Apart from the pictures, write out the records that follow exactly.

§ **DATASET RECORDS**
= Beginning of Section =

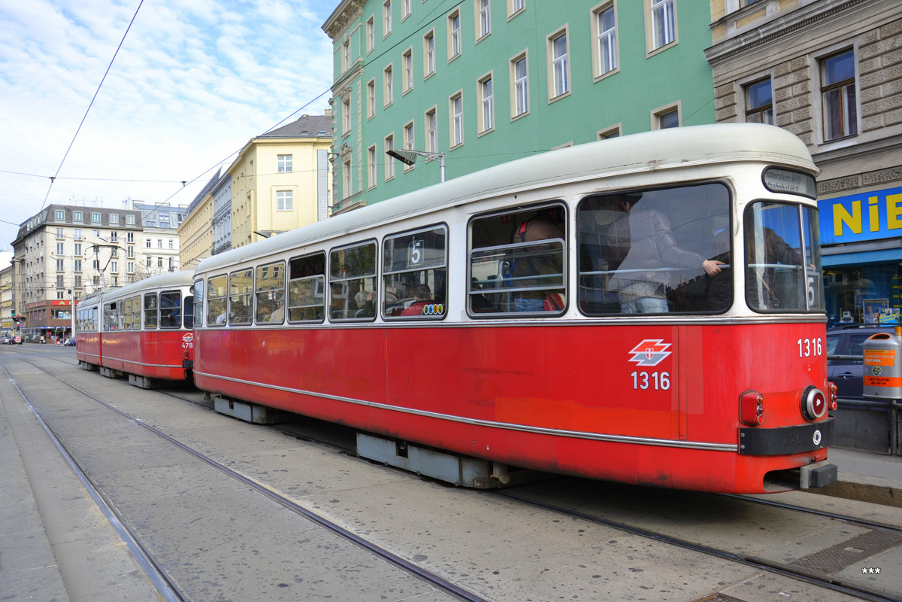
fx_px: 676
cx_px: 451
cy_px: 301
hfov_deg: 67.4
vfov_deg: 47.9
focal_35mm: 27
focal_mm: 18
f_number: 6.3
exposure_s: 1/160
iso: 100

= End of Section =

§ **EXERCISE OUTPUT**
fx_px: 676
cx_px: 451
cy_px: 301
hfov_deg: 67.4
vfov_deg: 47.9
focal_35mm: 27
focal_mm: 18
f_number: 6.3
exposure_s: 1/160
iso: 100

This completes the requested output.